Explore the Producers story
“I started working with bees in 2012. Apart from some unfortunate stings as a child, I had no particular desire to meet them. Events and discussions that winter, however, made me want to work with bees, so intensely in such a way that many hours were spent studying books and articles concerning every aspect of the bee, its world and its ways. I believed that frequent studying during the winter months and the wait had my abilities as a beekeeper grow inside of me.

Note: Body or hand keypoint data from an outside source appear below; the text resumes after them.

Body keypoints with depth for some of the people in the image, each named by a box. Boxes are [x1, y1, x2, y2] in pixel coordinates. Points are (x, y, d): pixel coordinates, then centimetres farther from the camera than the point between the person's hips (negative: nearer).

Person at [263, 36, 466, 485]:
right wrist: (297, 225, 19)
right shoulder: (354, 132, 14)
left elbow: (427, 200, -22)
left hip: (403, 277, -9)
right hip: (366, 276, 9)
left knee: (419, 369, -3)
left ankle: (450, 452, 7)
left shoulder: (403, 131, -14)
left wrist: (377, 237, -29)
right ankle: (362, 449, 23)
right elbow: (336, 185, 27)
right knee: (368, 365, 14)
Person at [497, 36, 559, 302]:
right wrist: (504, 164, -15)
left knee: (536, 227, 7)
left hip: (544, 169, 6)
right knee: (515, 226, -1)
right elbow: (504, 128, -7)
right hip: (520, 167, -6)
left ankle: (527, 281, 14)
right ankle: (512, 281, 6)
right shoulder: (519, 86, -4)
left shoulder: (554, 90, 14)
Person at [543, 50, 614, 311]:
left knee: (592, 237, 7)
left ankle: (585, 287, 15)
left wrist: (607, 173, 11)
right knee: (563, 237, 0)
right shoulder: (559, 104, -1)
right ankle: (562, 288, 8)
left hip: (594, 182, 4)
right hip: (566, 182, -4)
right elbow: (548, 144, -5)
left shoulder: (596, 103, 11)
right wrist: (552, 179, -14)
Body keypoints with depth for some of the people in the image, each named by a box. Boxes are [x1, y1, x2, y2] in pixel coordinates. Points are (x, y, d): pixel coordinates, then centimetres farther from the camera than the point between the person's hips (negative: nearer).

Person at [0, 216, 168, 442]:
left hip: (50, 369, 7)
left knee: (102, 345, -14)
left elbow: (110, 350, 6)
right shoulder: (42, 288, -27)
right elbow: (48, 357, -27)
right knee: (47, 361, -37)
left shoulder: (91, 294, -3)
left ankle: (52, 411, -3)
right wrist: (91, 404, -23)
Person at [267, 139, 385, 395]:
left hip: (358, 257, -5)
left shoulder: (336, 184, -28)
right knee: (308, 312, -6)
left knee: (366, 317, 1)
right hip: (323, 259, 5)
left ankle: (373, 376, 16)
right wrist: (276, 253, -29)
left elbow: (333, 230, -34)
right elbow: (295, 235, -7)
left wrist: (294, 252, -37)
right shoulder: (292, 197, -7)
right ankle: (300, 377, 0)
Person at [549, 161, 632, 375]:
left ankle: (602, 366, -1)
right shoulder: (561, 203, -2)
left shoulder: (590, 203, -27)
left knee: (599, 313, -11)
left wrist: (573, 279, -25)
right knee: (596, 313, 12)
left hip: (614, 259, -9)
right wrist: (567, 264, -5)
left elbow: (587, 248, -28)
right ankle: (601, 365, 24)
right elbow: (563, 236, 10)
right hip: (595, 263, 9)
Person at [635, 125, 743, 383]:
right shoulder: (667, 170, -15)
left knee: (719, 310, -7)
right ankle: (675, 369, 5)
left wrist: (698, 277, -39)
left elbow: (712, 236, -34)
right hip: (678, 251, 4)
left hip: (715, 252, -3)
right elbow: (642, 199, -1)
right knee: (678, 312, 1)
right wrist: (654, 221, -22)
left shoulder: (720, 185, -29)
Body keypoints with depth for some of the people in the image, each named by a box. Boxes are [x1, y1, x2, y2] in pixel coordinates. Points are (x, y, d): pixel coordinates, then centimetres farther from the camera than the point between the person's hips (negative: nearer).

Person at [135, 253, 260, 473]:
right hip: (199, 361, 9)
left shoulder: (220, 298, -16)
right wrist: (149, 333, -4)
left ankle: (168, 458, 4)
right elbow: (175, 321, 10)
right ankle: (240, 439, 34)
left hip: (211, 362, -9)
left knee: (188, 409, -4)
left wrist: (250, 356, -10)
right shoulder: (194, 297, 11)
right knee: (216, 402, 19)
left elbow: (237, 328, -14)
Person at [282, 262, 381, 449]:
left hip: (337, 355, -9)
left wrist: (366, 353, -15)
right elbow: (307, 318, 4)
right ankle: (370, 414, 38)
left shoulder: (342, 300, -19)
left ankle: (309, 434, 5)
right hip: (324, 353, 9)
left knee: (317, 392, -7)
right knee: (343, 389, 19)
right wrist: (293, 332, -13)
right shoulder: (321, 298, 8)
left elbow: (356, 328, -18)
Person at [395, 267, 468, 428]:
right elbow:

Then spring came and I obtained my first two beehives. I opened them and suddenly I had already forgotten the pages, the manuals and advice from beekeepers and teachers worldwide. How was I to remember, alone and without previous experience in front of this small magical creature not tamed, though often having this illusion? Slowly, frequently-with mistakes and rarely with small conquests, I began to get to know them. My beehives grew in numbers, along with my patience and my knowledge combined, always thinking and believing you know there is everything to know about them.
When I used to go walking, I wasn’t really touched from the natural environment, though clearly respected by me, I was not particularly concerned. Since I got involved with bees, every drive or walk is a search, a question if one or the other plant has bees on them and if not now, maybe some other time it will be attracted to these plants when light and moisture are different.

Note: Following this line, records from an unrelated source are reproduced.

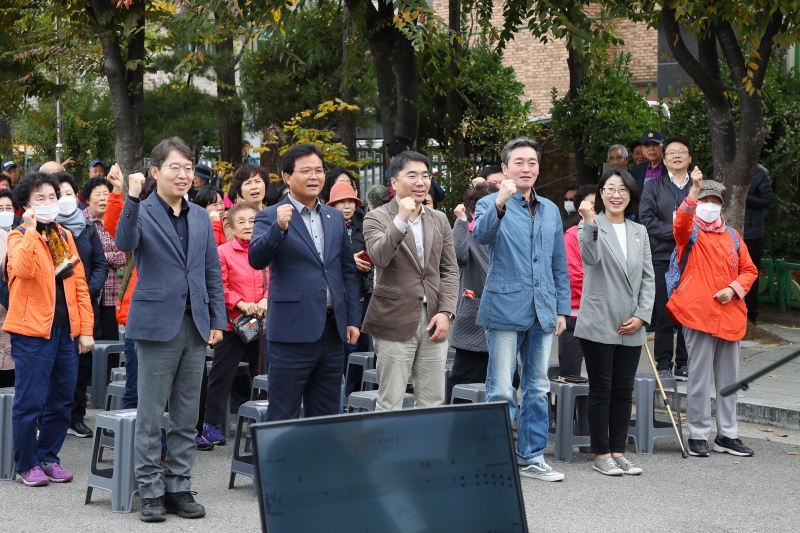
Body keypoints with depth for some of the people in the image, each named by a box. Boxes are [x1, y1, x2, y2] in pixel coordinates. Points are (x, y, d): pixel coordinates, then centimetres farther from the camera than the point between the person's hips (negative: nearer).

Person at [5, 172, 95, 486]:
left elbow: (79, 284, 12)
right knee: (30, 401, -2)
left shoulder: (65, 236, 14)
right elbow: (23, 270, -25)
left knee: (61, 401, 10)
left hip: (66, 330, 6)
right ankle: (26, 465, 8)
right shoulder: (19, 237, -3)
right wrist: (31, 230, -24)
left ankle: (48, 458, 23)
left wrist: (86, 329, 6)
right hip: (32, 330, -6)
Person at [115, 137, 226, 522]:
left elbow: (213, 272, 15)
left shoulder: (200, 217, 13)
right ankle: (151, 491, 9)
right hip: (158, 323, -5)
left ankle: (179, 488, 17)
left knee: (187, 417, 9)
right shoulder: (142, 213, -3)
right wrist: (132, 198, -35)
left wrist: (217, 320, 8)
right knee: (151, 416, 1)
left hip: (195, 326, 5)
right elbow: (125, 243, -24)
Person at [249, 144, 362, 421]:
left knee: (326, 415, 12)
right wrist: (278, 228, -34)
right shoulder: (270, 217, -3)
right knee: (284, 417, 0)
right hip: (293, 332, -5)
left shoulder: (335, 218, 13)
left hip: (332, 330, 6)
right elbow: (257, 260, -18)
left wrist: (353, 319, 11)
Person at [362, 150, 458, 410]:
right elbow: (379, 257, -19)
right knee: (390, 404, -1)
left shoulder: (440, 220, 13)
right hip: (395, 321, -5)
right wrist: (401, 219, -25)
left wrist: (446, 312, -1)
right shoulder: (377, 218, -2)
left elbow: (450, 270, 11)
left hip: (433, 321, 5)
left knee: (433, 403, 8)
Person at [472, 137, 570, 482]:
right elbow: (481, 235, -25)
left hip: (542, 311, 5)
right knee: (501, 390, -3)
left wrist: (562, 308, 11)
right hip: (505, 308, -5)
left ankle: (532, 457, 20)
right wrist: (500, 204, -42)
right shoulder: (492, 204, -2)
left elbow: (559, 264, 17)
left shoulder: (550, 210, 14)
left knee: (537, 389, 11)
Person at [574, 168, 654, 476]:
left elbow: (648, 278, 11)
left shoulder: (639, 232, 14)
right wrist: (590, 223, -35)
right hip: (599, 324, -5)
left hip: (631, 327, 5)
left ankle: (618, 452, 15)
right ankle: (601, 454, 7)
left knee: (624, 390, 7)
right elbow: (590, 258, -23)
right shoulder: (592, 226, -2)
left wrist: (642, 316, 0)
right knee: (601, 390, 0)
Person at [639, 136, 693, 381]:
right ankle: (663, 365, 8)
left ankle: (684, 364, 10)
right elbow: (647, 219, -1)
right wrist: (676, 232, -10)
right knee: (663, 314, 0)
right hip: (662, 258, -1)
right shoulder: (653, 186, 10)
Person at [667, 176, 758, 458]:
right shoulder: (690, 232, 3)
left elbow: (749, 269, 16)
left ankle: (727, 435, 19)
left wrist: (734, 288, -4)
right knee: (699, 376, -3)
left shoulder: (732, 236, 16)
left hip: (729, 314, 5)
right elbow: (681, 222, -21)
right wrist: (694, 190, -35)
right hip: (698, 312, -5)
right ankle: (698, 436, 5)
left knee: (729, 377, 10)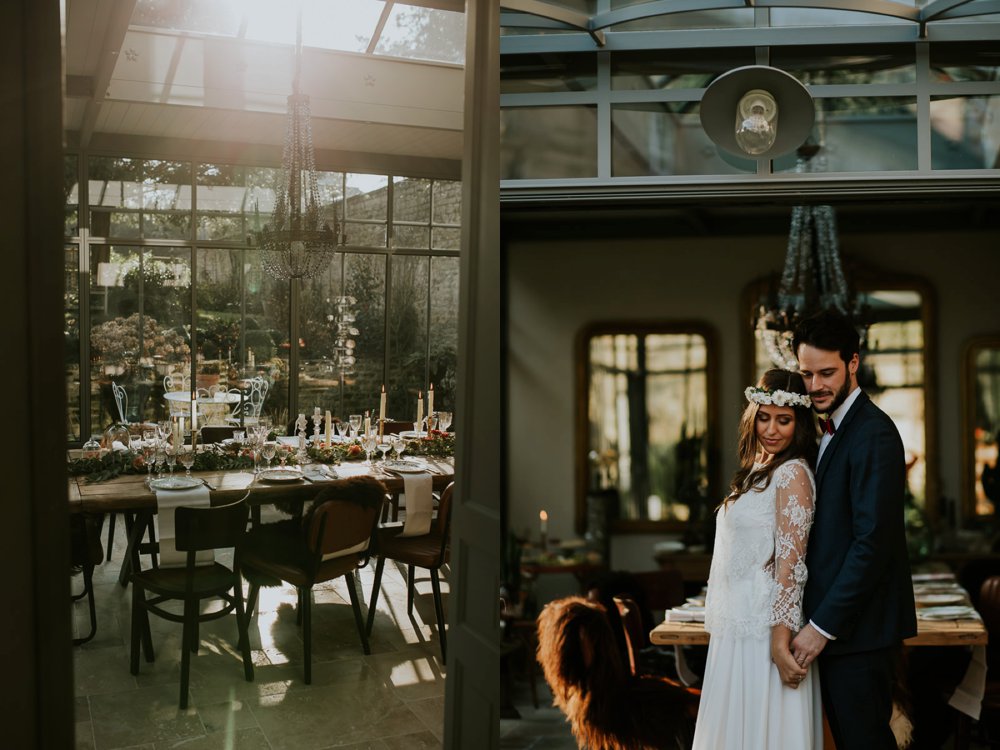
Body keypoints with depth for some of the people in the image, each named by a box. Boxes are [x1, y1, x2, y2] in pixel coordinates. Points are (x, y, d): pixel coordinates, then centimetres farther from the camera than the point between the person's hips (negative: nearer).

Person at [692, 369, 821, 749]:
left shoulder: (792, 473, -14)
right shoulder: (759, 469, 13)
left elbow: (791, 564, -18)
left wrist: (780, 643, -20)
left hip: (763, 631, -9)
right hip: (739, 629, 9)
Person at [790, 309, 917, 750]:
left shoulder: (873, 435, -16)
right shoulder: (830, 430, 13)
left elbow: (873, 542, -21)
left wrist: (823, 626, -18)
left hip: (859, 628, -9)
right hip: (830, 623, 9)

Bees helped me understand the meaning of the ‘natural environment’, it is not just a place to go out, but a way to live. Today, years after that first idea to work with bees, I maintain a large number of beehives and, I am no longer alone. Friends, valuable helpers, in all kinds of work and transport, thank you all.
In winter we take care to provide warm, dry places where the bees can rest and renew their strength. The journey for honey begins in spring – from the hills of heather, descending to the valleys of orange trees which by the way have a splendid smell at night. Then return to the highest, and then preparations begin sometimes for large forest-trees, and sometimes oak trees – for eucalyptus, sage and thyme. In the middle of summer, harvest and perspiration, oh, sweet shade, sweeter than honey. How the pine trees await us, with iodine and the rustling of their needles. Bees love returning to the heather flowers as it gives them strength from their exhausting work in pine forests. Every year there is always something new to be discovered and somewhere else to be, I adore bees, they attract my attention and interest!”